Kate Harris’ Lands of Lost Borders: A Journey on the Silk Road is a compelling, suspenseful, insightful and elegant travel memoir ... The book moves seamlessly between the Silk Road adventure and backstory that led up to it ... The book also moves easily between narrative and philosophy ... There are certainly adventures. Dangerous roads around the Black Sea, mistaken imprisonment in a tea house, visa problems, bad weather, bad roads, hunger, illness, lost bicycles, and the seemingly ever-present kindness of strangers keep the book moving along. And there are certainly digressions into discussions of Darwin, Sagan, Polo, ecology and regional history. Every one of them is a thread you can’t undo ... This is one that will have you dreaming.
While much of Harris’ motivation for going somewhere new to expand consciousness and increase a sense of connection to the world—is common in the genre, her work belongs to the subset of writers who go beyond leisure traveler into something more like explorer (an anachronistic profession she longs to join), largely by virtue of the effort it takes to propel herself down this road less traveled, a trek riddled with challenges logistical, physical, and bureaucratic ... Harris...superimposes the books she read and loved onto the landscape she witnesses—and [this] is one of the most compelling things about her style. The narrative is peppered with explorers, poets, artists, and scientists ... Beyond her authoritative ability to incorporate lessons historical and scientific into her narrative, Harris has a knack for lovely turns of phrase and crafting memorable images out of small details ... Passing through some of the planet’s least-forgiving territory, though not without instances of heartwarming generosity from strangers she encounters, Harris pursues wildness rather than wilderness.

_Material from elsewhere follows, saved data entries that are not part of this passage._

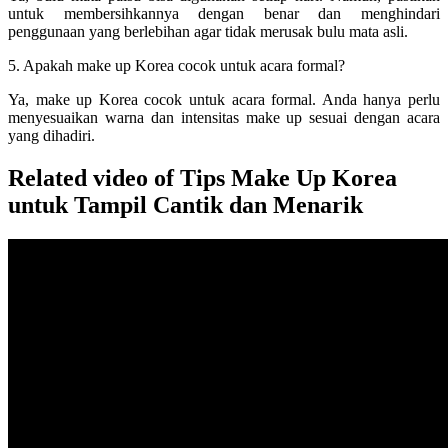
untuk membersihkannya dengan benar dan menghindari
penggunaan yang berlebihan agar tidak merusak bulu mata asli.
5. Apakah make up Korea cocok untuk acara formal?
Ya, make up Korea cocok untuk acara formal. Anda hanya perlu
menyesuaikan warna dan intensitas make up sesuai dengan acara
yang dihadiri.
Related video of Tips Make Up Korea
untuk Tampil Cantik dan Menarik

Harris does describe an almost year-long cycle trek from Turkey to Nepal and India, but her account unfortunately leaves us little wiser about conditions along her route today. She starts well—their trip through Turkey is pretty well documented—but then Harris seems to have tired of taking notes. Kyrgyzstan gets just two paragraphs ... Harris’s creation is to some extent autobiography masquerading as a travel tale. The trip itself fills about three-quarters of the 290 pages, but Harris’s account of it focuses to a substantial extent on her subjective perceptions. While there is plenty of sweat, fatigue and sunscreen as you would expect, and Harris is particularly interested in the stars and views of distant mountains, most of the text is a set of vignettes describing memorable people she met, but largely in terms of her own reactions to them. Her pursuit of a scientific career led her to study the history of science, so she is remarkably well-read in that field, but also in many others. So her road across Asia takes in many, many detours of the intellectual sort off the subject of the trip itself ... Still, the book is well written. Land of Lost Borders is a fluent treatise on the borders which had previously delimited Harris’ life, but if you’re interested in learning about the borders on today’s Silk Road, try Tim Cope.